▶ **WHAT YOU ARE ASKED TO DO**:
Below are records; copy every line among them that contains the word "labels".

▶ **INPUT MATERIAL**:
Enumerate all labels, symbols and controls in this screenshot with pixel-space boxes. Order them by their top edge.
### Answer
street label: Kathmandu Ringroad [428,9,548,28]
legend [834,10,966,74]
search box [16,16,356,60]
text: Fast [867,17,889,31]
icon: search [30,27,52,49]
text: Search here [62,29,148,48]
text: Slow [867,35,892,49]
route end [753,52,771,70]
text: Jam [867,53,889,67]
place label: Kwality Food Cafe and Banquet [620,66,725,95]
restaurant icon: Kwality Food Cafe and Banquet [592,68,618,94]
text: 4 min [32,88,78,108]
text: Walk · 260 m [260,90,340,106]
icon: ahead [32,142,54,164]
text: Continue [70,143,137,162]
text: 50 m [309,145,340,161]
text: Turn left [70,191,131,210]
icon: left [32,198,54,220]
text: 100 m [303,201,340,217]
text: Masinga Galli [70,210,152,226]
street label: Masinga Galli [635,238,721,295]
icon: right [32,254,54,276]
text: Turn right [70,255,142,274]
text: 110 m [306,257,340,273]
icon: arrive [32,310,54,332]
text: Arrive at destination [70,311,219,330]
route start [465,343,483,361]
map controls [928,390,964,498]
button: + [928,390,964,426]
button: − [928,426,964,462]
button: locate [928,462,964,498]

* * *

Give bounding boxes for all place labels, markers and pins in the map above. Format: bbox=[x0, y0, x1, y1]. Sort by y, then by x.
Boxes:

▶ **WRITTEN SOLUTION**:
Enumerate all labels, symbols and controls in this screenshot with pixel-space boxes. Order them by their top edge.
Give bounding boxes for all place labels, markers and pins in the map above. Format: bbox=[x0, y0, x1, y1]. Sort by y, then by x.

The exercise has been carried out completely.